There's been a lot of interest in these reinvented pub snacks recently, appearing even on the menu of the Michelin starred restaurants. They have nothing to do with Scotland so hence no capital 's'; the scotch, as with butterscotch, meaning something only as vague as 'cooked'. Related to scorched maybe? Maybe not? Either way, Fortum & Masons are adamant that they invented the meaty morsel in 1738 (I promised myself I wouldn't use morsel but here we are, only three pars in and I've let everyone down.) F&M seem to have all the evidence to support their claim too.

I'd like to say they're not a faff but they are of course. However, if you make one you can make twelve. They will all be eaten. Fast.


Six Scotch Eggs

Boil six eggs for five minutes and then put them in ice water to stop the yolk overcooking. Leave in the water for twenty minutes to firm up.

Meanwhile, mix 750g sausage meat with 50g French mustard (or a blend of French and English if you want some heat), 10g of sea salt, black pepper and a handful of finely chopped mixed fresh herbs. I do mean a handful too. Chives for sure. Maybe parsley, oregano? Chervil if you're lucky enough to find it.

Divide your meaty mix into six piles and roll between two sheets of clingfilm to about 1cm thickness. Remove the top layer of cling film.

Carefully shell the eggs. This isn't that tricky. Just bear in mind they are only part cooked so peel rather than press. Dry the eggs with kitchen roll. This makes them much easier to handle and coat.

Put the egg in the middle of the meat patty and roll it up and around.
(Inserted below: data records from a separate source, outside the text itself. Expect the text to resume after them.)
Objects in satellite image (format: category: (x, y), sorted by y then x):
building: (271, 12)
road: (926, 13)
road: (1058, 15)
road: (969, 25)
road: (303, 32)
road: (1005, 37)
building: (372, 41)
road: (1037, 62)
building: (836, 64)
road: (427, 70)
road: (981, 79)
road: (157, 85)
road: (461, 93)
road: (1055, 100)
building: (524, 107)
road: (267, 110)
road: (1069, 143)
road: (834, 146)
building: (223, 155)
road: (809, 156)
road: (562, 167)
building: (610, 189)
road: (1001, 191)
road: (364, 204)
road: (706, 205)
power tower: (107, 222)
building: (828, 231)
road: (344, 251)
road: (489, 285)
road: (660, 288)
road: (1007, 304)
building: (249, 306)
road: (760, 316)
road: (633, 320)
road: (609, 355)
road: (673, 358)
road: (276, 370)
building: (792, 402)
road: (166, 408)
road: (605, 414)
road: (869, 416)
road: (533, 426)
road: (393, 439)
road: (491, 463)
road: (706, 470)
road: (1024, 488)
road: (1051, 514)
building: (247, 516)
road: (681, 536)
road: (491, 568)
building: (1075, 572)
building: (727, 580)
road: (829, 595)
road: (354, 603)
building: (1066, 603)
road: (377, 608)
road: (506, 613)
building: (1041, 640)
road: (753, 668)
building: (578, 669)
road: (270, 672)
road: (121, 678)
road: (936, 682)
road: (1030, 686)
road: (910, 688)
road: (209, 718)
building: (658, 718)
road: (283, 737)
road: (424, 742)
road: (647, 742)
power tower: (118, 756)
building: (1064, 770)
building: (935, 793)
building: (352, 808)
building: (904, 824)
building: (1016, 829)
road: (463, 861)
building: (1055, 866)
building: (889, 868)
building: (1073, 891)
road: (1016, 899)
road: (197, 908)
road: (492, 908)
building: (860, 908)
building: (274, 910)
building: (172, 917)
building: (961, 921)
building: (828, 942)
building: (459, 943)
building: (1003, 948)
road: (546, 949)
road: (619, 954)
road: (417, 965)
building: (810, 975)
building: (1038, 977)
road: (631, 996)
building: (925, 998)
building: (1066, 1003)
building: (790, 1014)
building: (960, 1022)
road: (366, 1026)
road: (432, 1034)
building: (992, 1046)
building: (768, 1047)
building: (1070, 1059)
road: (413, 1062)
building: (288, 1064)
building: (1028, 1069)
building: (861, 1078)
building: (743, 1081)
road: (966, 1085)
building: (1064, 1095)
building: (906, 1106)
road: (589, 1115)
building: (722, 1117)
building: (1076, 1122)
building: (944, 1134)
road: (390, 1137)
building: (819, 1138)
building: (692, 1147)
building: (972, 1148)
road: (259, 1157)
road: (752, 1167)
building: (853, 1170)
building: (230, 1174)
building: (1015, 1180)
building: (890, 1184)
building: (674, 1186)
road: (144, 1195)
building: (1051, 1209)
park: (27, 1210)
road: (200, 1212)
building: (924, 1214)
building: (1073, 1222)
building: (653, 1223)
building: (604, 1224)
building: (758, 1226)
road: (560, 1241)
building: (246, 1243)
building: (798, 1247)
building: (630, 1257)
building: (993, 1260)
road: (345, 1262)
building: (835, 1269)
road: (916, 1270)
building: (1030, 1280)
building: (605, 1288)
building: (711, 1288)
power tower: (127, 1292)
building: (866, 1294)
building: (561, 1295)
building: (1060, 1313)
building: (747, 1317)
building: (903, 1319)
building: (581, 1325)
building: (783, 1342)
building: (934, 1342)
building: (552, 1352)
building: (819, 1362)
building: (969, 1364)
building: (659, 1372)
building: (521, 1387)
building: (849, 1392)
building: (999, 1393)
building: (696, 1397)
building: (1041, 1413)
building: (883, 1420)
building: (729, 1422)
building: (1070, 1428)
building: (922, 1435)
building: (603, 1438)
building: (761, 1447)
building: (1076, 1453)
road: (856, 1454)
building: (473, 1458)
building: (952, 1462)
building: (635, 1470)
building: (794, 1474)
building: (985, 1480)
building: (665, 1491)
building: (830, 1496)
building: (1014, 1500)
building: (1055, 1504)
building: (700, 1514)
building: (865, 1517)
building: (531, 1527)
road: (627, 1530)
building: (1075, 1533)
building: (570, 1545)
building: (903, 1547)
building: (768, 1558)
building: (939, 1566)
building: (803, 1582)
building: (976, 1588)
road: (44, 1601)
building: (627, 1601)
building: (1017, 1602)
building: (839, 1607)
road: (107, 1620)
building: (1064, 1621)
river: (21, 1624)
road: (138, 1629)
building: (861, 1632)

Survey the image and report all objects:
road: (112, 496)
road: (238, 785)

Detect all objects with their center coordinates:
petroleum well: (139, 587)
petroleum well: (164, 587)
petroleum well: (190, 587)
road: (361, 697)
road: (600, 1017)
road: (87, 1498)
This is where the cling film helps. Again, this isn't as fiddly as it sounds. 

Dip the eggs in seasoned flour, then beaten egg wash and finally breadcrumbs. Massive faff factor warning. This is one of those three bowl conveyor systems where It helps to have a son to help you (Thanks Fabe) to avoid massive, claggy finger syndrome. This is what you end up with.

An unborn scotch egg. Almost looks cute doesn't it? Fluffy.
Fry the eggs in deep oil at 180°C. It does need to be the right temp so use a sugar thermometer or drop in a test piece of bread - it should take a minute to turn golden brown. Deep fry the eggs for 6-7 minutes. You'll probably have to do this in batches to avoid lowering the oil temperature too much.

Was it worth the faff? My family thought so. In the end, home-made means you have to make it at home. Oh, unless you have a gastropub close by because they always sell this kind of thing. But a gastropub in Palmers Green? I wish. No really, I do wish.